TASK DIRECTIONS: Look through the material below and report every line that includes "Document".
DATASET EXTRACT Start Marker
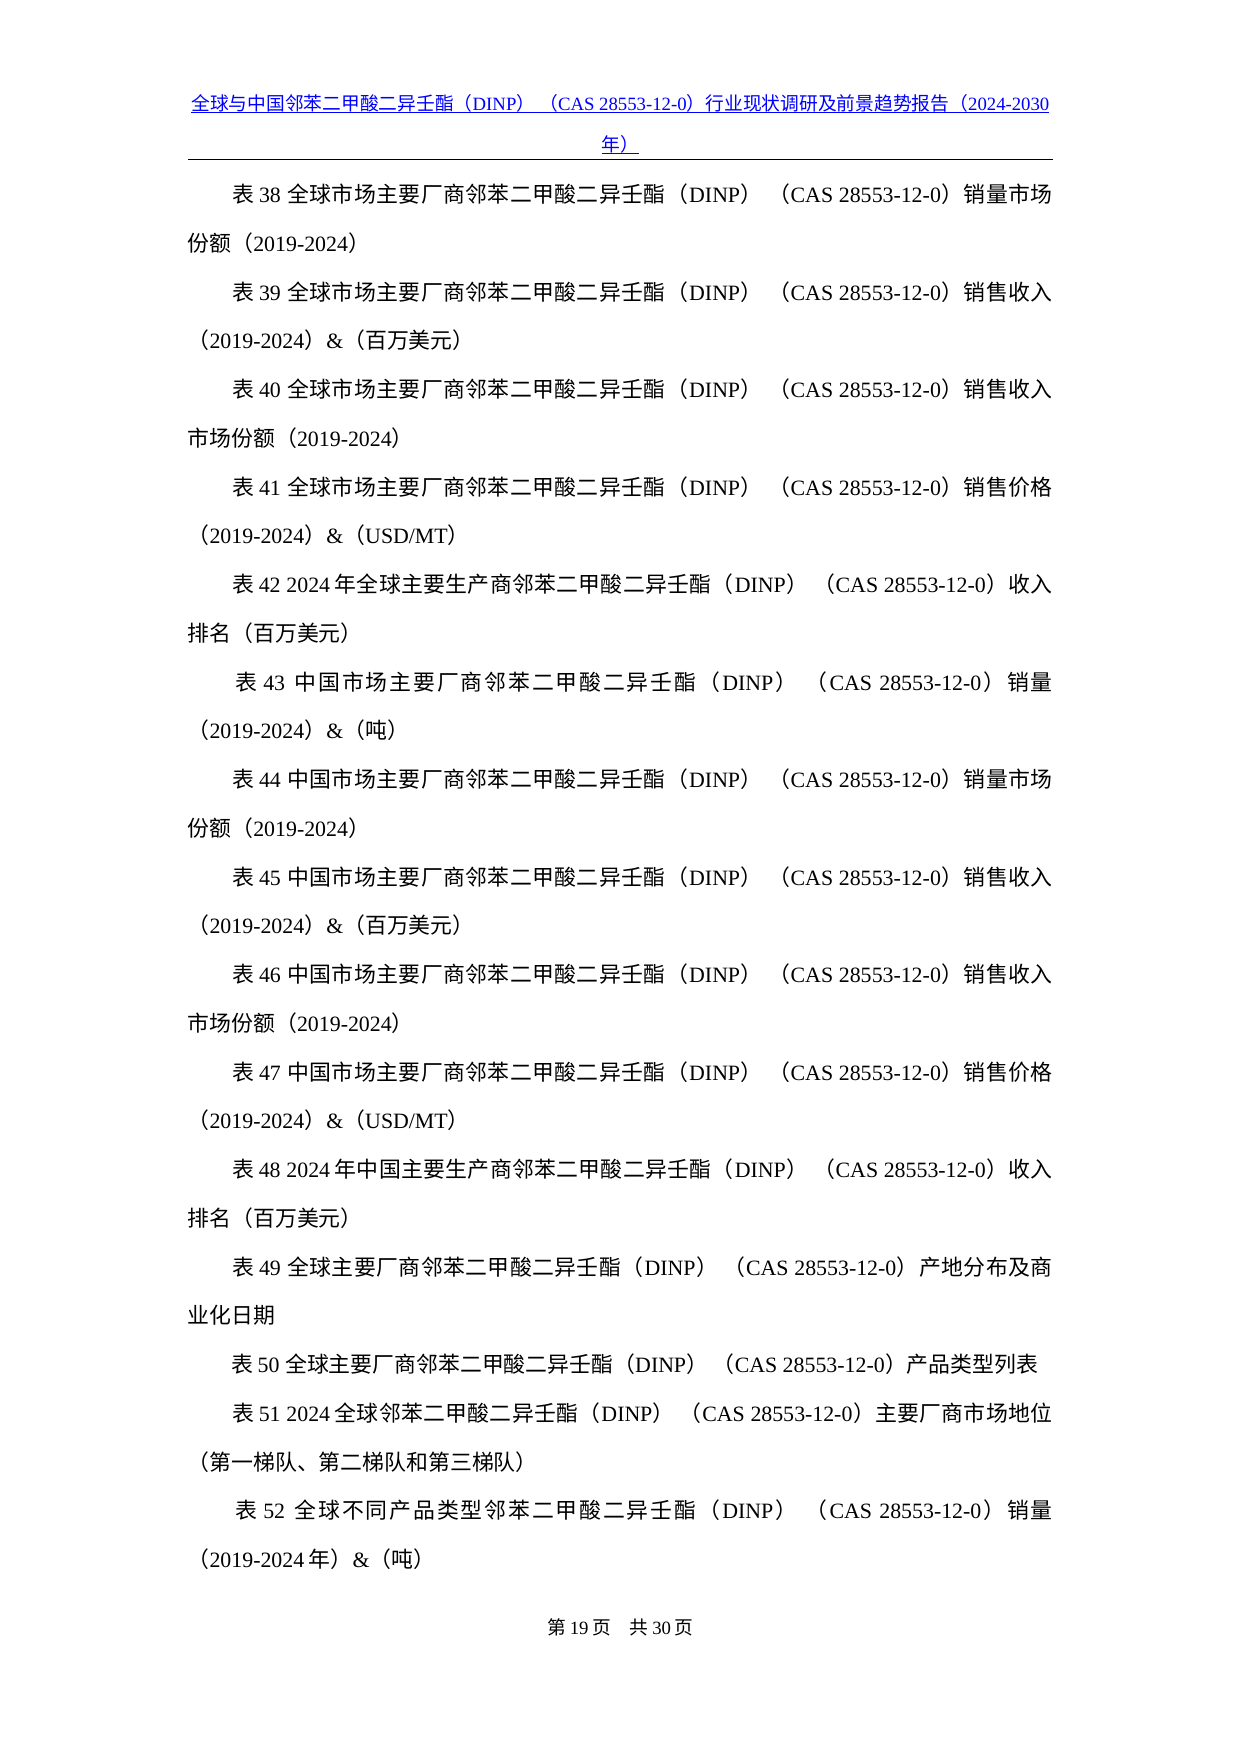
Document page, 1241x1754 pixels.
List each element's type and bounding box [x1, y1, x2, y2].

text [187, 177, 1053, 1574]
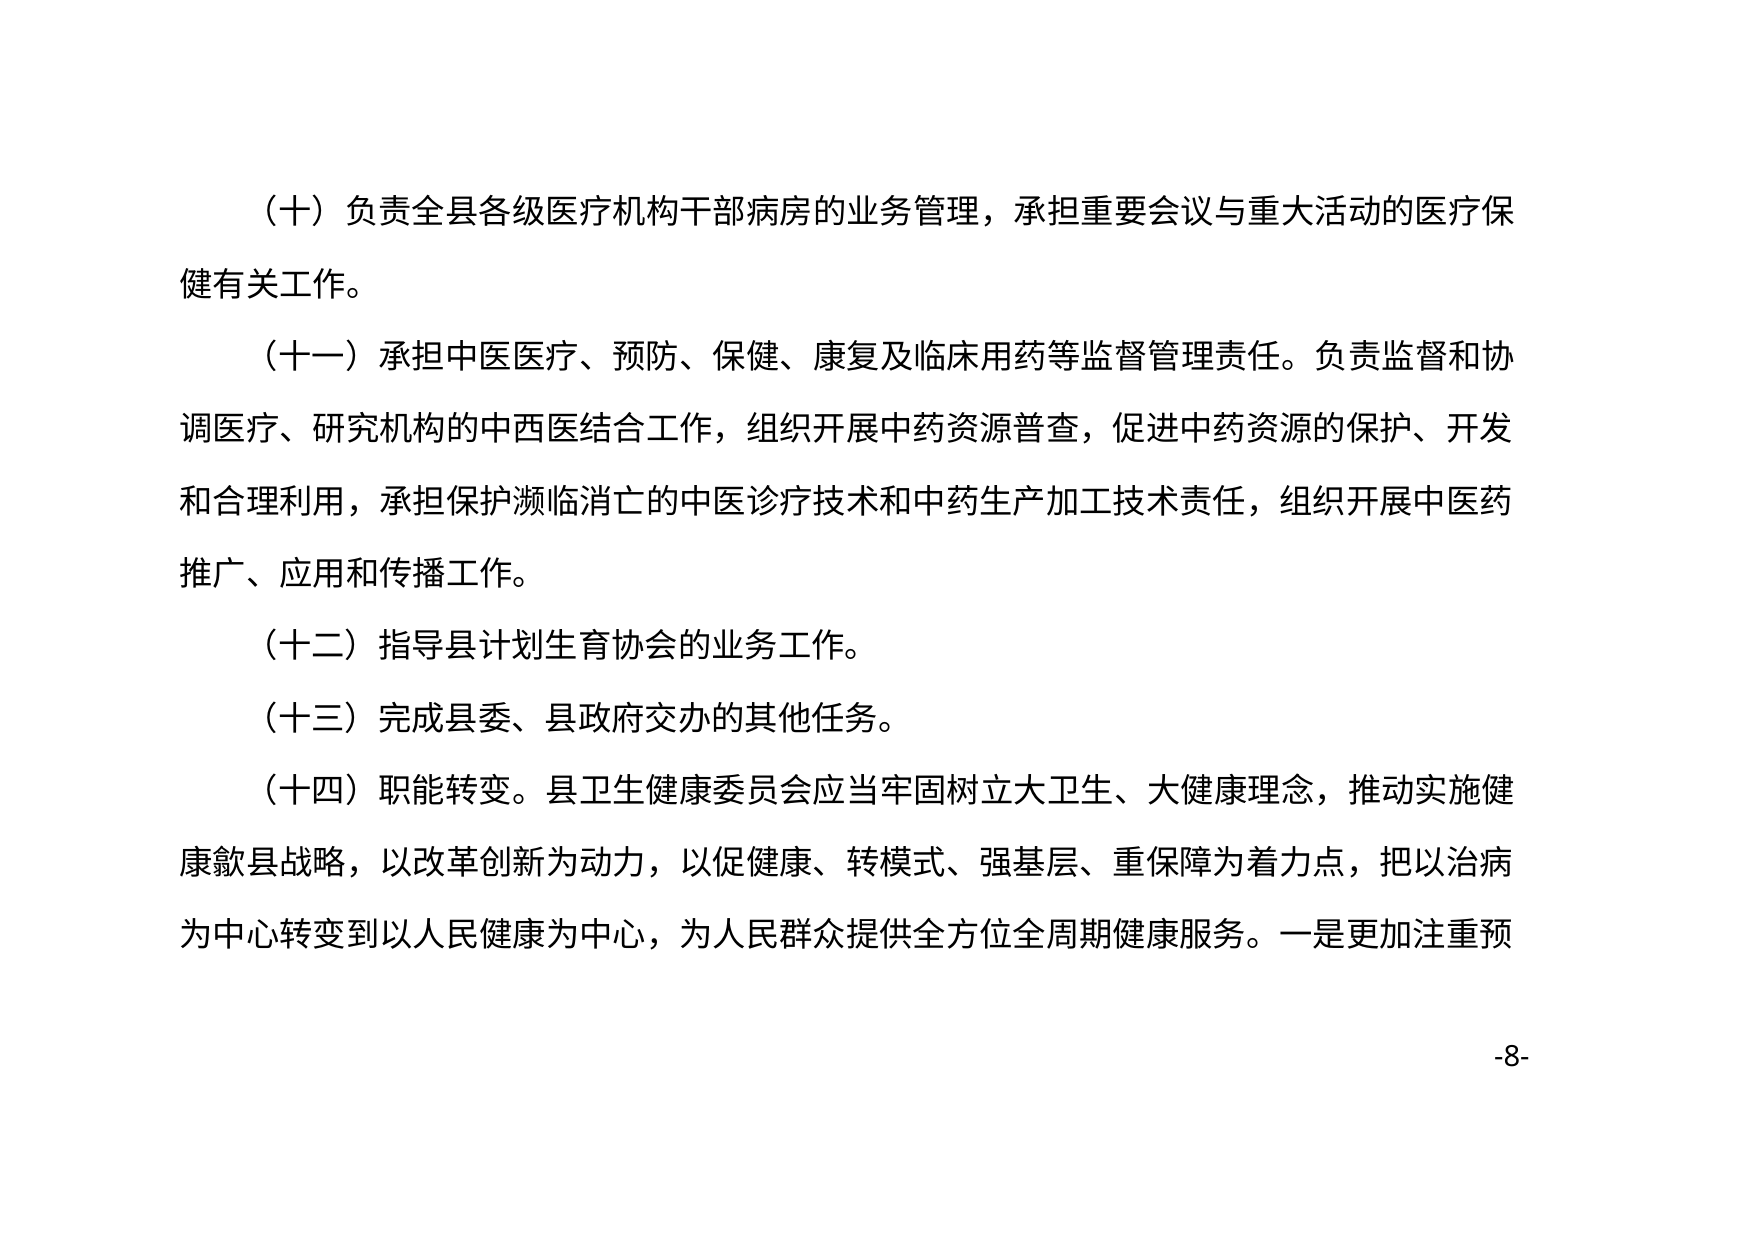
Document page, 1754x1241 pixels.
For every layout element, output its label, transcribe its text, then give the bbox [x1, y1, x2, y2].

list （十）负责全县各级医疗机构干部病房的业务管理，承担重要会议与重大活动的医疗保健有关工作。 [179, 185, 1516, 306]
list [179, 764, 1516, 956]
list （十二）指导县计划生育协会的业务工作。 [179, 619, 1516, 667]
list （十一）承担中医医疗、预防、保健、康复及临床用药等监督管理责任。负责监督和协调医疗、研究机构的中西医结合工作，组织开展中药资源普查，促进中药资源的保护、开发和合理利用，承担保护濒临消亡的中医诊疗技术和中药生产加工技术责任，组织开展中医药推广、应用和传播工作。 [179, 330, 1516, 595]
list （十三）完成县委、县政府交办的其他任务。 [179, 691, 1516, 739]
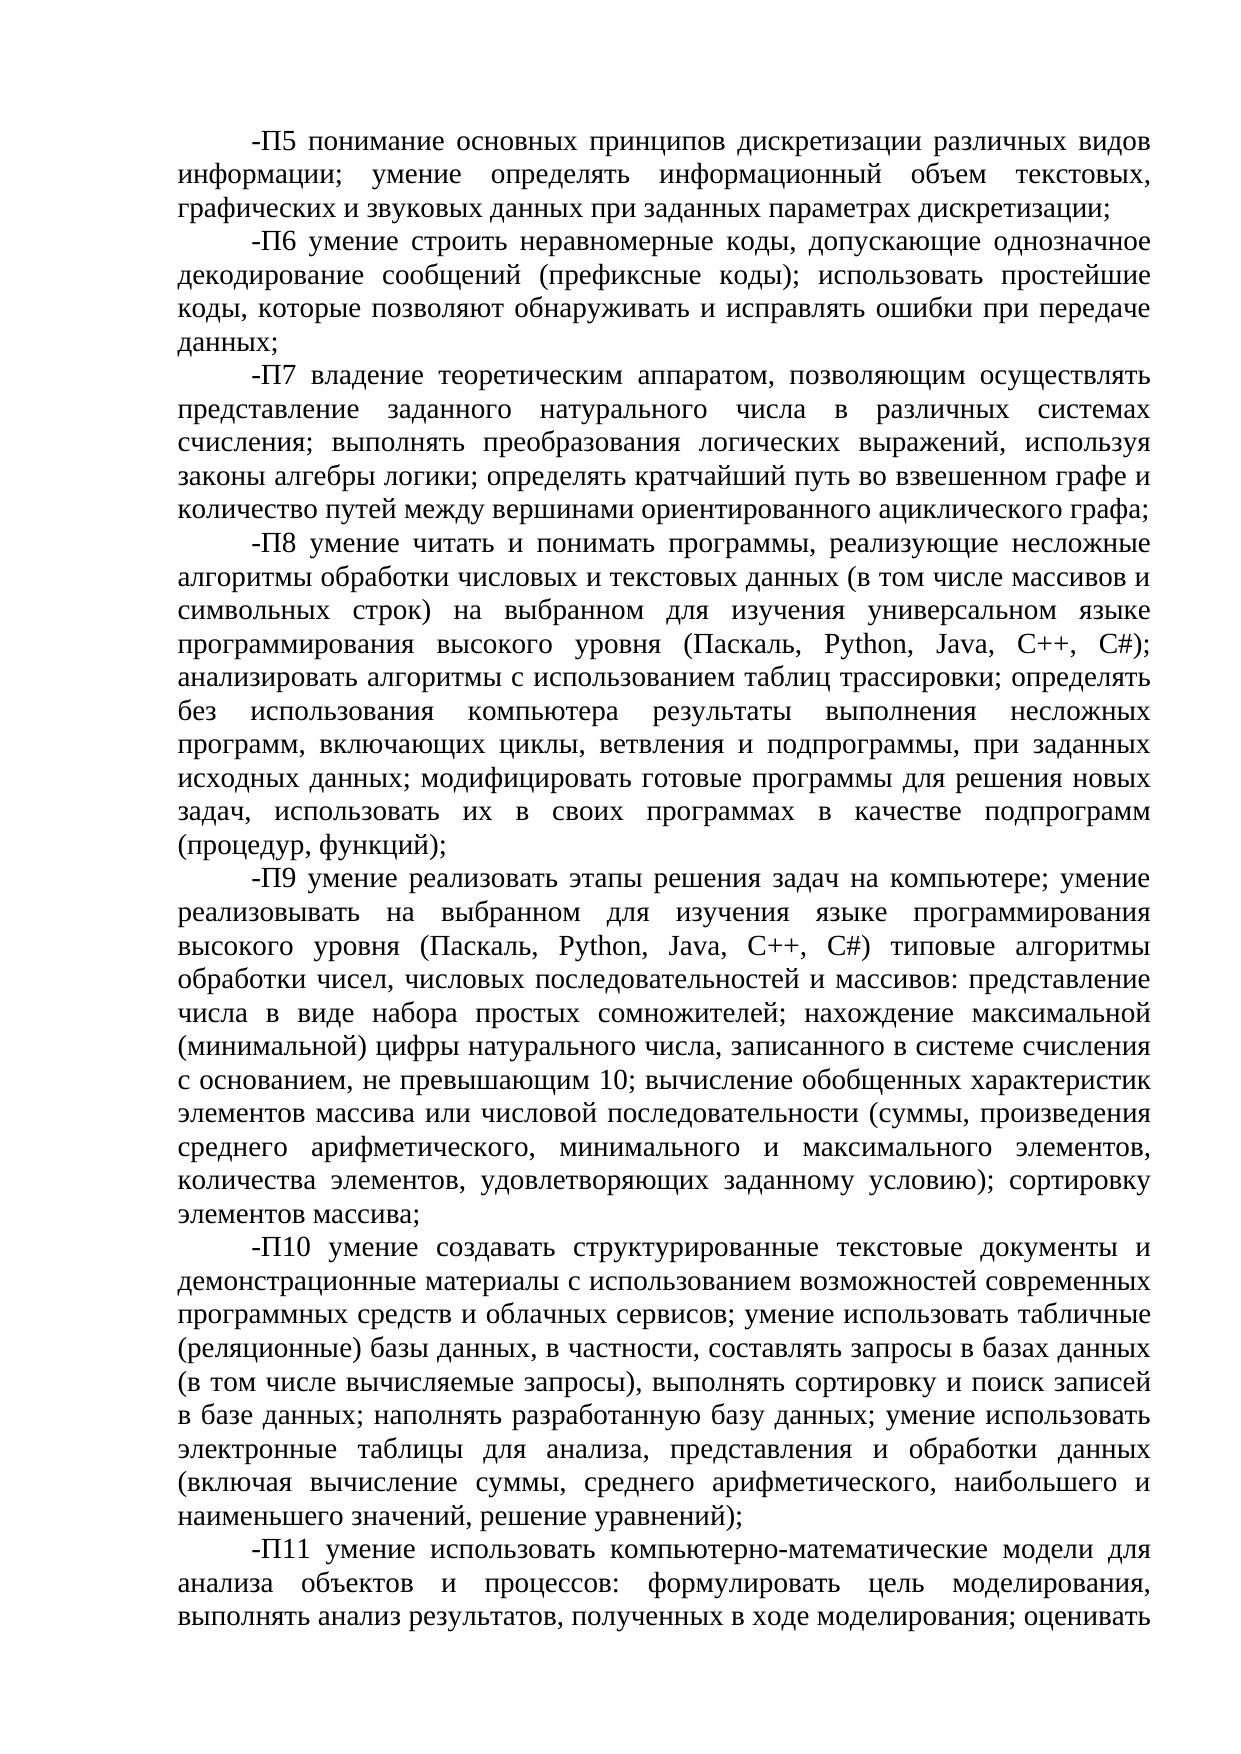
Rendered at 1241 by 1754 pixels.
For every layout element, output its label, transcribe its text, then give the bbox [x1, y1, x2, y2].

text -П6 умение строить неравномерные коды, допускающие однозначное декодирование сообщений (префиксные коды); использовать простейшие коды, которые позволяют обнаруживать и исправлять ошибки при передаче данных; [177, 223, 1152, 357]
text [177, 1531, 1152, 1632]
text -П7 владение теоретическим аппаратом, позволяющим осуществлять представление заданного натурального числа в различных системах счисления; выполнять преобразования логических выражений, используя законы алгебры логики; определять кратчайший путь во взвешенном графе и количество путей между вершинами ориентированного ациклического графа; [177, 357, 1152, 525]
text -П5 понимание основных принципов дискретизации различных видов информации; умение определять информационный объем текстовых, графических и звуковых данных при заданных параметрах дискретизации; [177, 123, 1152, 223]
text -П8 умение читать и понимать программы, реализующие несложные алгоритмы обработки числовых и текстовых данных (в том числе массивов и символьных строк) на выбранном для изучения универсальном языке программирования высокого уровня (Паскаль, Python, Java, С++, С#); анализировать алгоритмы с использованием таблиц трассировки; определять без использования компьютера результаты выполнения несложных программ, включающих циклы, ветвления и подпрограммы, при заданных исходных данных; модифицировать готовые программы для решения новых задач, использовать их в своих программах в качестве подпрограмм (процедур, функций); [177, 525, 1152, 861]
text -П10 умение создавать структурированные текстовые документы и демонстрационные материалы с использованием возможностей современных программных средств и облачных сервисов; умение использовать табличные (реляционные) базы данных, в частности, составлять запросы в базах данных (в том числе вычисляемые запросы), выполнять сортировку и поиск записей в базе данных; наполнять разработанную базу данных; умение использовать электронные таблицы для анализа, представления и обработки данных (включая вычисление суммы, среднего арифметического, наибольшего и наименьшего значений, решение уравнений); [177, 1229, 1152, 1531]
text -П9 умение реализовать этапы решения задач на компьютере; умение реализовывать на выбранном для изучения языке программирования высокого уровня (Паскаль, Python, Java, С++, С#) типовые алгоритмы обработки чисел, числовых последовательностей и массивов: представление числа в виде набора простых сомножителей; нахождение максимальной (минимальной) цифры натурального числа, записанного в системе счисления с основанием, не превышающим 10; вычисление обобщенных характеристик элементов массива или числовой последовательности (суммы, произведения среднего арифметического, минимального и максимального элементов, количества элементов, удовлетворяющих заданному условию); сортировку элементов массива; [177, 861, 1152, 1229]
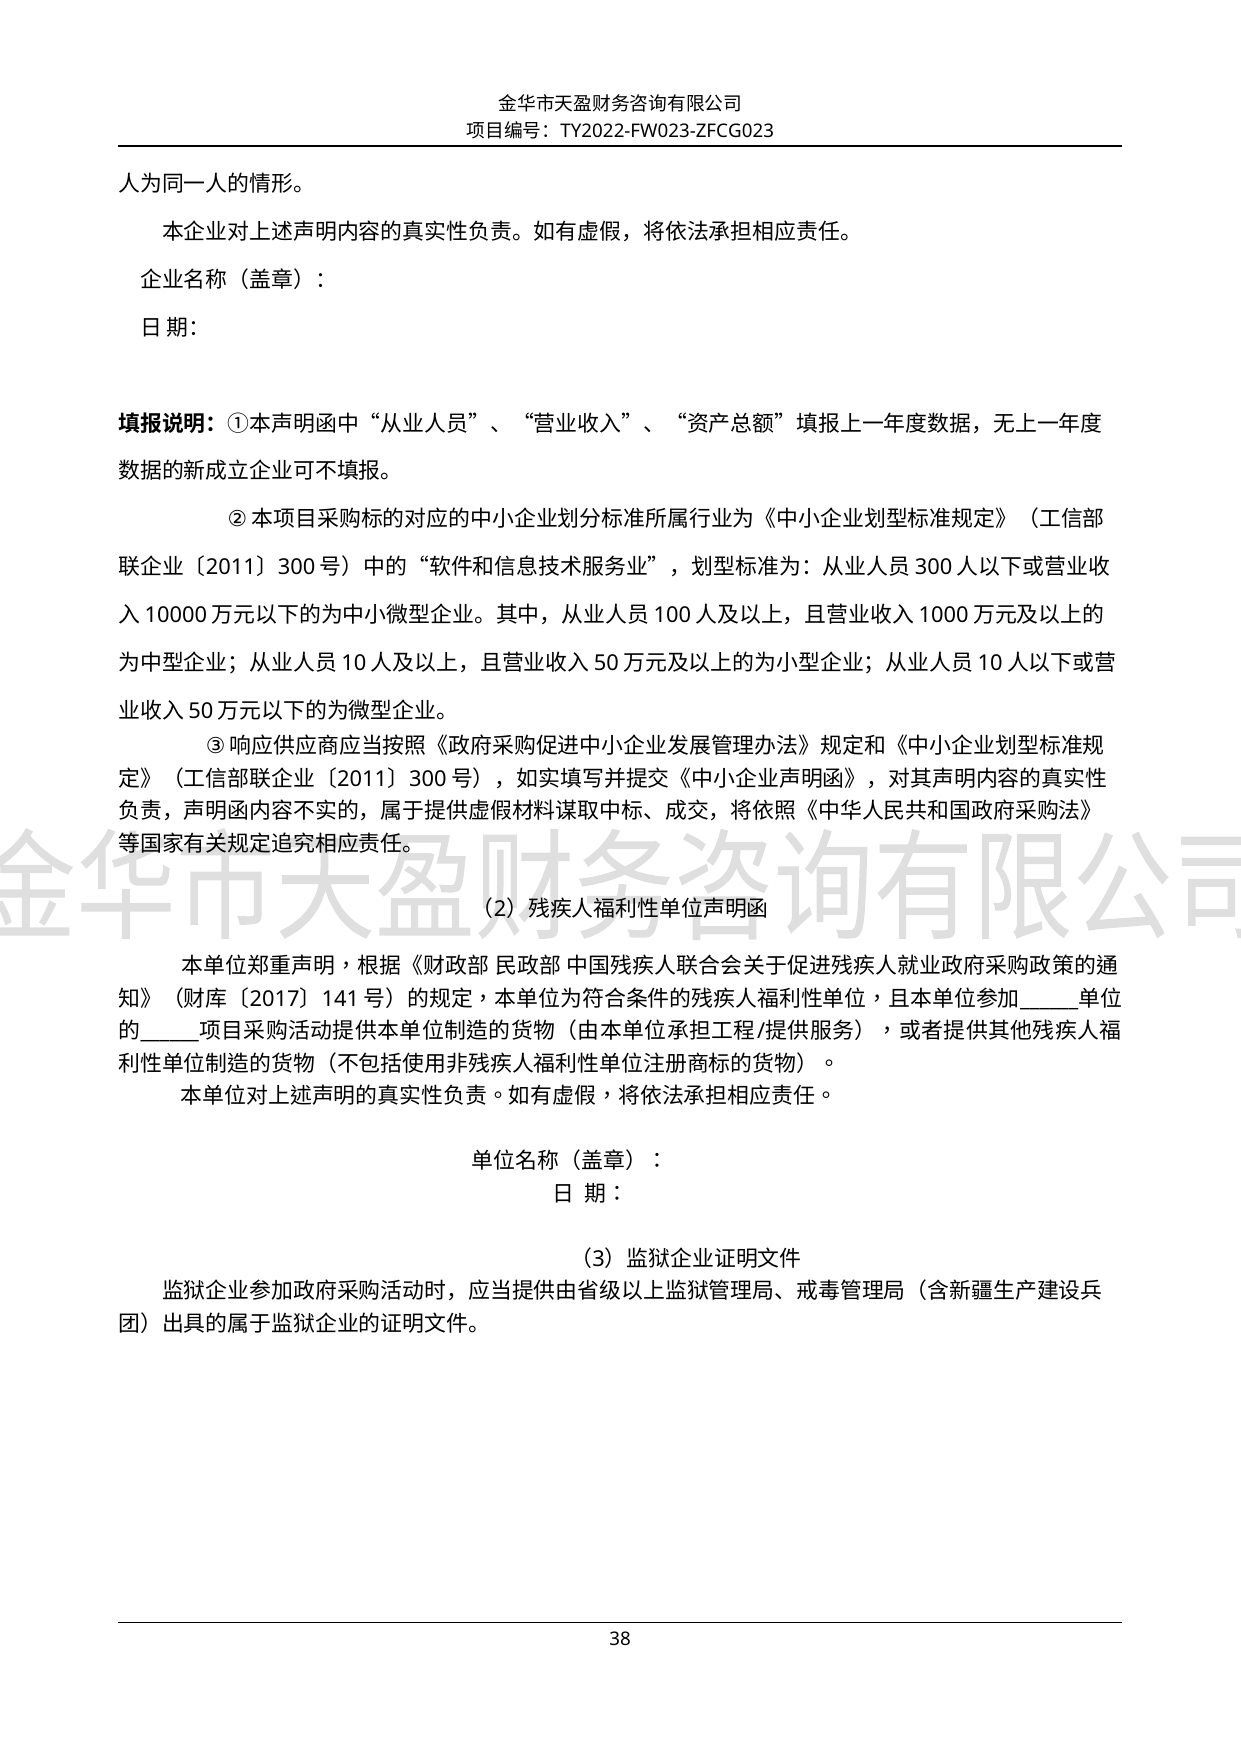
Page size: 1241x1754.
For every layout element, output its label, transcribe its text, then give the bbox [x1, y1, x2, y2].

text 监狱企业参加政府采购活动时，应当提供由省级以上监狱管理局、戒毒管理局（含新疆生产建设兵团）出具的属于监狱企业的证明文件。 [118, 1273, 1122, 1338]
DATASET EXTRACT End Marker
TASK RESULT:
Document page, 1241x1754 pixels.
Document page, 1754x1241 pixels.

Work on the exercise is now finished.